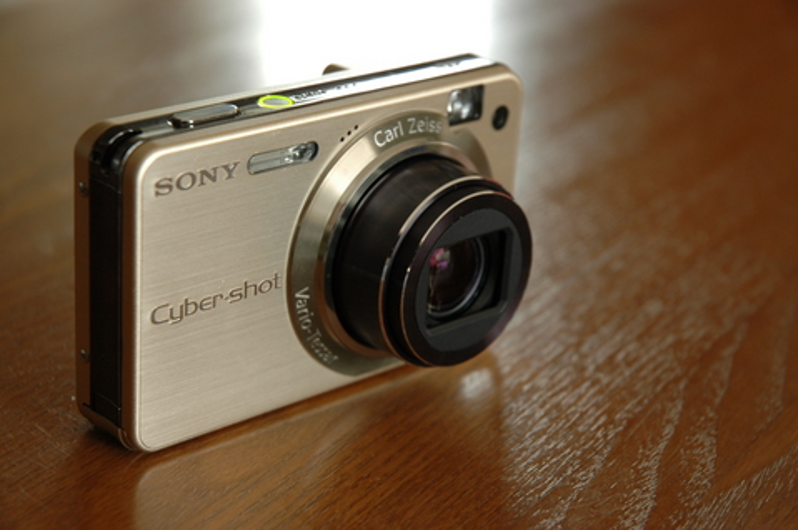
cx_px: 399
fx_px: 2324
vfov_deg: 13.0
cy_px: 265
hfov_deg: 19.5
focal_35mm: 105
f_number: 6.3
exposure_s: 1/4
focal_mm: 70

==

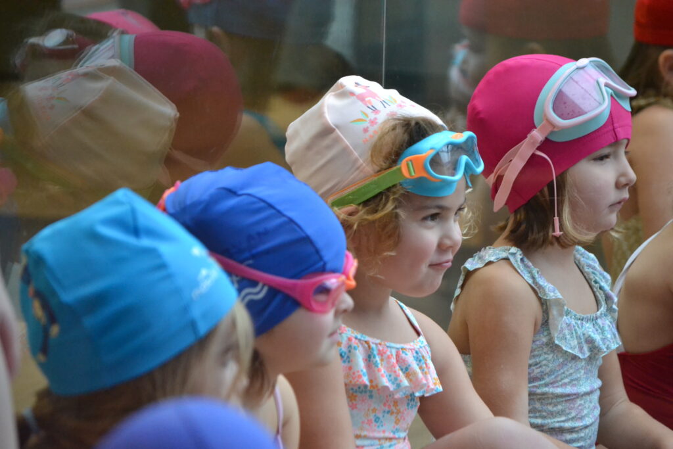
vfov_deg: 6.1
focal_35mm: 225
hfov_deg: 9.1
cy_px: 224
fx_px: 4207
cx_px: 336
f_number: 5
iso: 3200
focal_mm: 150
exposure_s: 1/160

* * *

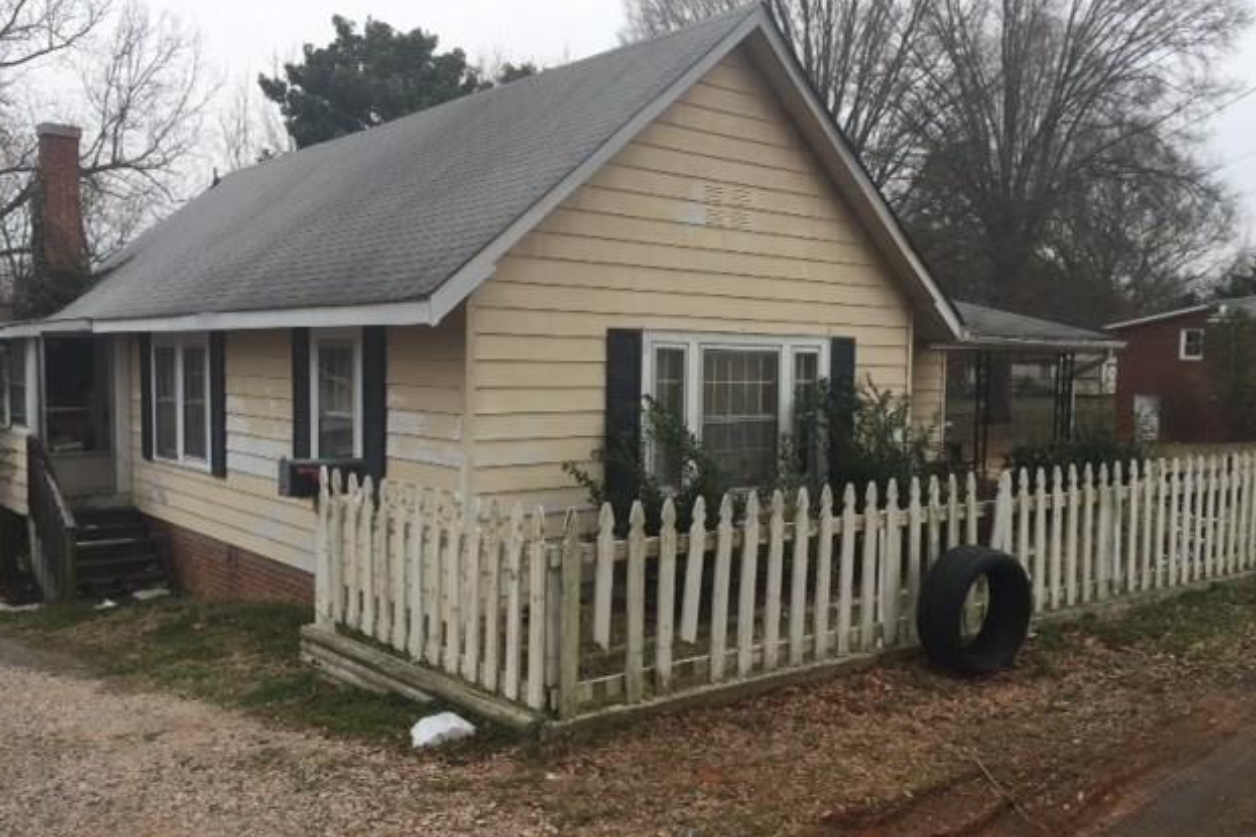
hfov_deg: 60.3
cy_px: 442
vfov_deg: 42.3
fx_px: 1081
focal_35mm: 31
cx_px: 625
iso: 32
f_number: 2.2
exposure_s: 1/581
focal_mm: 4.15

_ASSIGNED TASK_
Above are the records. Print exactly, and only, the lines from the line with "focal_35mm: 225" to the line with "exposure_s: 1/160", both inclusive.

_EXERCISE RESULT_
focal_35mm: 225
hfov_deg: 9.1
cy_px: 224
fx_px: 4207
cx_px: 336
f_number: 5
iso: 3200
focal_mm: 150
exposure_s: 1/160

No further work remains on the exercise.